Well...I am wondering if I may have added way too much FO! I unmolded today to cure and the smell is permeating the entire dining/ kitchen area! It seems to have gotten stronger rather than weaker! 

Will the scent lighten up after a while of curing?


----------



## kchaystack (Dec 14, 2015)

narnia said:


> Well...I am wondering if I may have added way too much FO!  I unmolded today to cure and the smell is permeating the entire dining/ kitchen area!  It seems to have gotten stronger rather than weaker!
> 
> Will the scent lighten up after a while of curing?



A little.  Depends on how the FO was formulated.  Some suppliers will fade more than others.


----------



## dixiedragon (Dec 14, 2015)

I have not done a lot of HP, but in my experience, the smell is a bit overwhelming at first but it does calm down.


----------



## narnia (Dec 14, 2015)

dixiedragon said:


> I have not done a lot of HP, but in my experience, the smell is a bit overwhelming at first but it does calm down.

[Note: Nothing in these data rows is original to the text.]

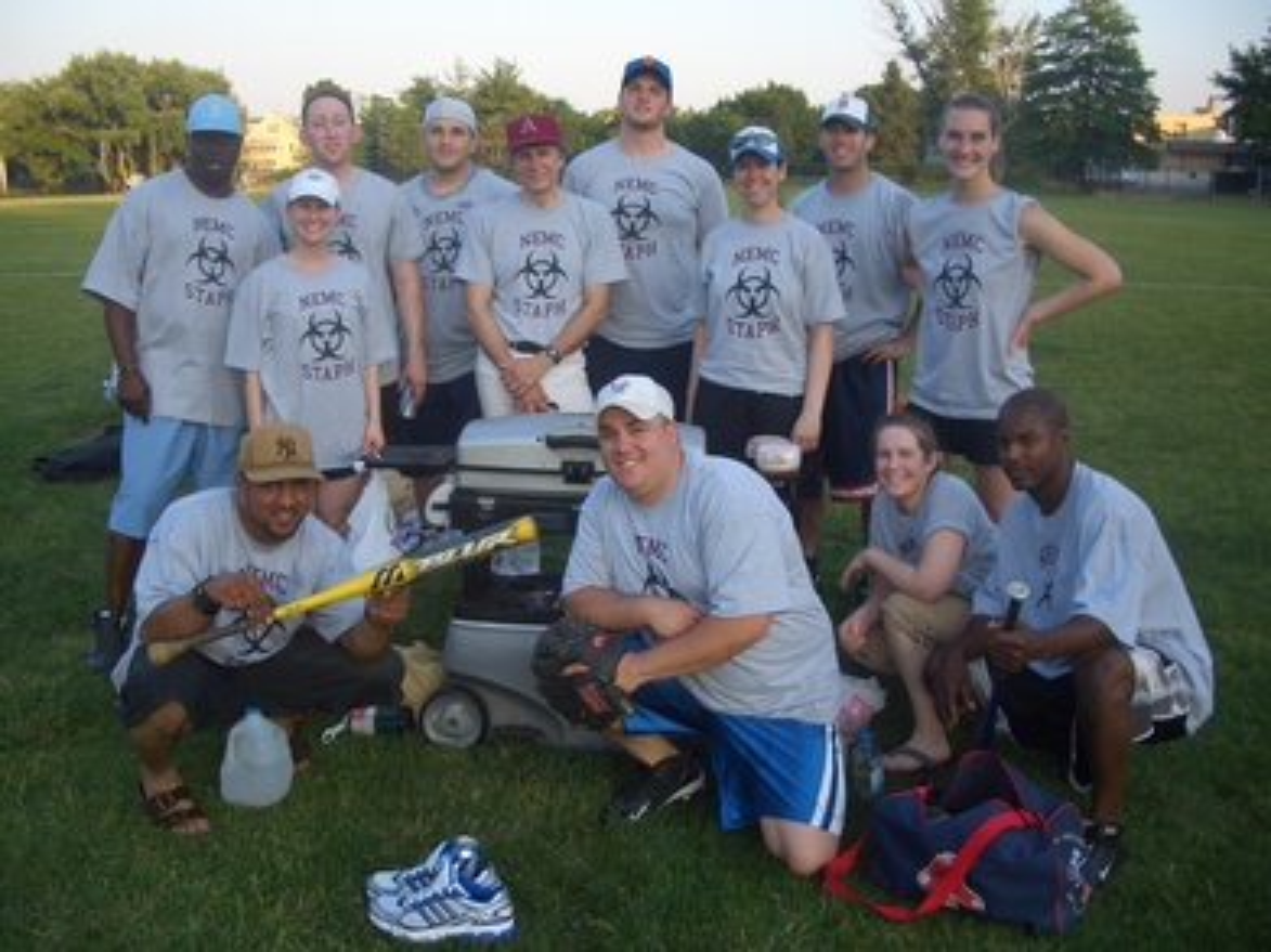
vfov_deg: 40.7
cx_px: 636
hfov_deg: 52.6
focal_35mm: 35
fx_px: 1285
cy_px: 476
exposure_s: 1/200
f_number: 2.6
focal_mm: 5.8
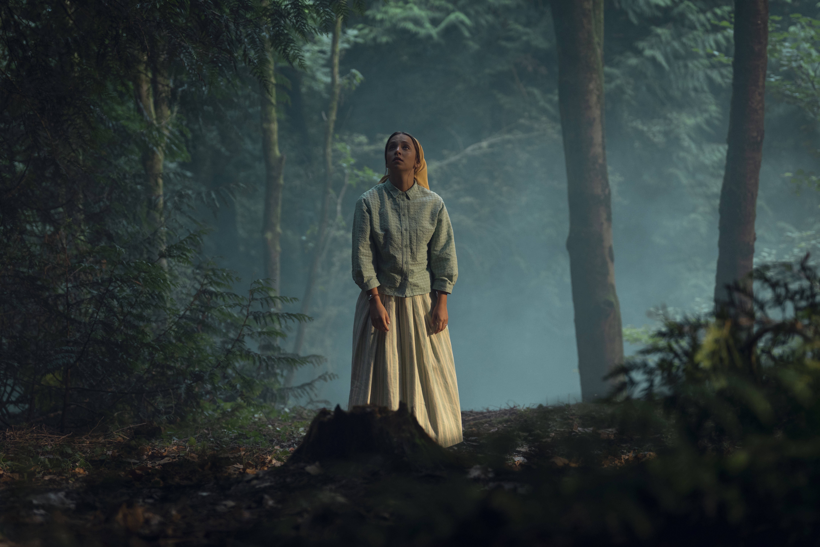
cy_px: 274
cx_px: 410
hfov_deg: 24.2
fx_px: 1913
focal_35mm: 84
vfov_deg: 16.3
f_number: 2.8
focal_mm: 84
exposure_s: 1/400
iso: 640
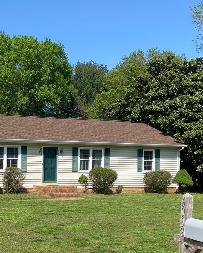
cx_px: -6
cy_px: 184
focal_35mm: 58
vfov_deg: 32.0
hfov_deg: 24.9
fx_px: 435
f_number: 1.8
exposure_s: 1/2268
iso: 32
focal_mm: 4.25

"At first" in the crockpot or "at first" after unmolding?


----------



## traderbren (Dec 14, 2015)

My only HP soaps have been my shaving soaps or rebatches. I find the smell usually mellows a bit during cure.


----------



## dixiedragon (Dec 14, 2015)

"At first" means in the crockpot. However, I like my scents strong, so generally the smell of the soap right after unmolding isn't too strong for me. But most scents fade a little.


----------



## narnia (Dec 14, 2015)

This scent seems more perfumy than like oatmeal, milk and honey.  At the strength that it is now...I would NOT call it homey, comfy, or soothing!


----------